(Stored data entries)
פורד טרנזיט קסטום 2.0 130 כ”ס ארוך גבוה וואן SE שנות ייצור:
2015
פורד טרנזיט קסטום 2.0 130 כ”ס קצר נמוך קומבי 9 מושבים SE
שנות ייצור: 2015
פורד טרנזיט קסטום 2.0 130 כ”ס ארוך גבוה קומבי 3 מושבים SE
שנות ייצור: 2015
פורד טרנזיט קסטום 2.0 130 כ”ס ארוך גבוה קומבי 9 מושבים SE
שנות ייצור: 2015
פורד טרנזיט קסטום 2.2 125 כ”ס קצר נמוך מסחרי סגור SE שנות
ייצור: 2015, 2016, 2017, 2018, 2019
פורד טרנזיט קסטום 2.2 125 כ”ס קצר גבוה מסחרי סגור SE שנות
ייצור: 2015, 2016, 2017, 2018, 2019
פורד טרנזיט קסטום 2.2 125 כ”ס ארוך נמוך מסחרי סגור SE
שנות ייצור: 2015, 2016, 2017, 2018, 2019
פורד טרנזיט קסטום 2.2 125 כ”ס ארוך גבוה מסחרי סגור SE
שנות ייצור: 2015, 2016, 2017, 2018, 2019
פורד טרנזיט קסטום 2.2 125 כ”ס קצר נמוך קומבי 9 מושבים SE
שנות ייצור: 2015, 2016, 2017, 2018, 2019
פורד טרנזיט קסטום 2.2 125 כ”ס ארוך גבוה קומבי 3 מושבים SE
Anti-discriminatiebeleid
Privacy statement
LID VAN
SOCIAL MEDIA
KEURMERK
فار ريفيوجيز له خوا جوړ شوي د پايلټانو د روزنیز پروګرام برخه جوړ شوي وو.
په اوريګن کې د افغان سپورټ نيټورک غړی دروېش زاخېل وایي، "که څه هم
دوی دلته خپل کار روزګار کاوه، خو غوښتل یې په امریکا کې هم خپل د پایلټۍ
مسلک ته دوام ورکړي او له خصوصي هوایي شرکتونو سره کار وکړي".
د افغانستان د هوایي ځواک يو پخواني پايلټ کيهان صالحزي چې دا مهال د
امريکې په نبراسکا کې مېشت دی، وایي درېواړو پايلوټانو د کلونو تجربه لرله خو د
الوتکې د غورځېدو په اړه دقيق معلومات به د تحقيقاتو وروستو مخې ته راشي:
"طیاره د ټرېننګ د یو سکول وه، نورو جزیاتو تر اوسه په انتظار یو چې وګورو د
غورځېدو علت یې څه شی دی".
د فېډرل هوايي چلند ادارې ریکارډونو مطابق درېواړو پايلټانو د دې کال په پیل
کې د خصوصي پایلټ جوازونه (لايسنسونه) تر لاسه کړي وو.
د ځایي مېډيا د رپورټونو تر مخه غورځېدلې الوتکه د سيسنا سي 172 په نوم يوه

...

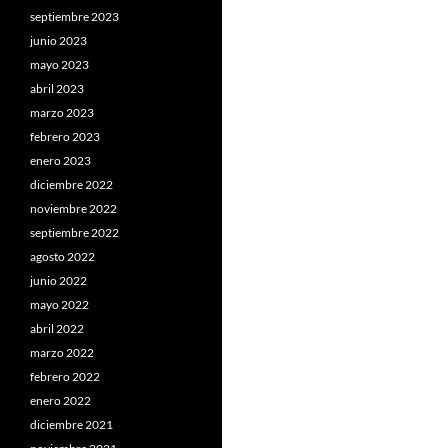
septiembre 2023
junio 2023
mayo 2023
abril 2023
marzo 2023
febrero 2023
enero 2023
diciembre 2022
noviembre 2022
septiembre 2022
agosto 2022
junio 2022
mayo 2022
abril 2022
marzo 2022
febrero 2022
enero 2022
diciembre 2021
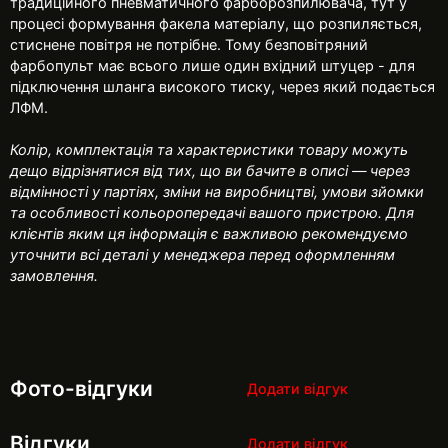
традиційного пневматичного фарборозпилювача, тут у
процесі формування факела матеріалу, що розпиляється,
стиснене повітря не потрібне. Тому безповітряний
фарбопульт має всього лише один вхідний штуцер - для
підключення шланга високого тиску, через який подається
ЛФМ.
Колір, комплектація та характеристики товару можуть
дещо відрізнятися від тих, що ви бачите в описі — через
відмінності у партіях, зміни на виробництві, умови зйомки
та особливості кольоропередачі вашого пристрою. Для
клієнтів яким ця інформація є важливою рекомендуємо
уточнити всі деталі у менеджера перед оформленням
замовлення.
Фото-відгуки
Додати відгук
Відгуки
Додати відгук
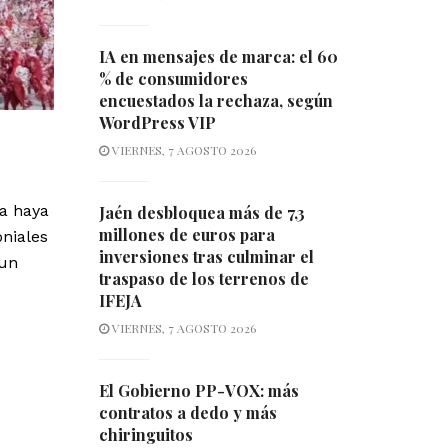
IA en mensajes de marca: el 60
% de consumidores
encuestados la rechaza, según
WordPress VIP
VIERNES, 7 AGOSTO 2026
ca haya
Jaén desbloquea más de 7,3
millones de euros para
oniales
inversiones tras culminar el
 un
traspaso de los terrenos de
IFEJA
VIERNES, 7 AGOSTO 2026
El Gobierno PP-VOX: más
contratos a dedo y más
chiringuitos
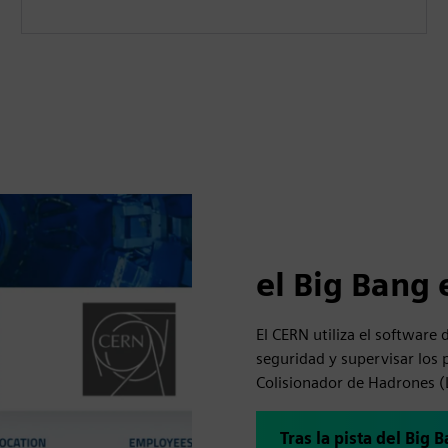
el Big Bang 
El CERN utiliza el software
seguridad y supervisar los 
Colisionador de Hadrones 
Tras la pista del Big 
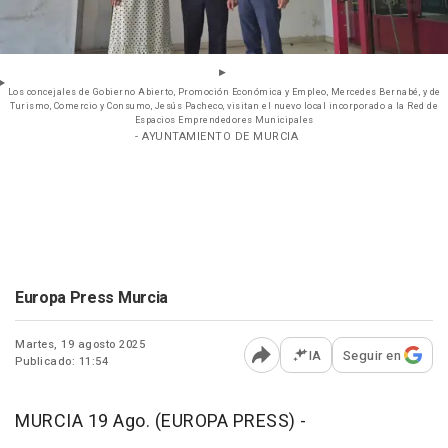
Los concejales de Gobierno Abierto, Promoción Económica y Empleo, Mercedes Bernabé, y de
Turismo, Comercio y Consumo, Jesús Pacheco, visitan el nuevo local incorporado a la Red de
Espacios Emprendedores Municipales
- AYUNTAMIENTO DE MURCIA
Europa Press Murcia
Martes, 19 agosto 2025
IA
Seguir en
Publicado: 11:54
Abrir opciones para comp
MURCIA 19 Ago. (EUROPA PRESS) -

→ JOB ITEM:
Copy the material verbatim from the line with "IA en mensajes de marca: el 60" up to and including the line with "Tras la pista del Big". Leave out any pictures.

→ COMPLETED TASK:
IA en mensajes de marca: el 60
% de consumidores
encuestados la rechaza, según
WordPress VIP
VIERNES, 7 AGOSTO 2026
ca haya
Jaén desbloquea más de 7,3
millones de euros para
oniales
inversiones tras culminar el
 un
traspaso de los terrenos de
IFEJA
VIERNES, 7 AGOSTO 2026
El Gobierno PP-VOX: más
contratos a dedo y más
chiringuitos
el Big Bang 
El CERN utiliza el software
seguridad y supervisar los 
Colisionador de Hadrones 
Tras la pista del Big 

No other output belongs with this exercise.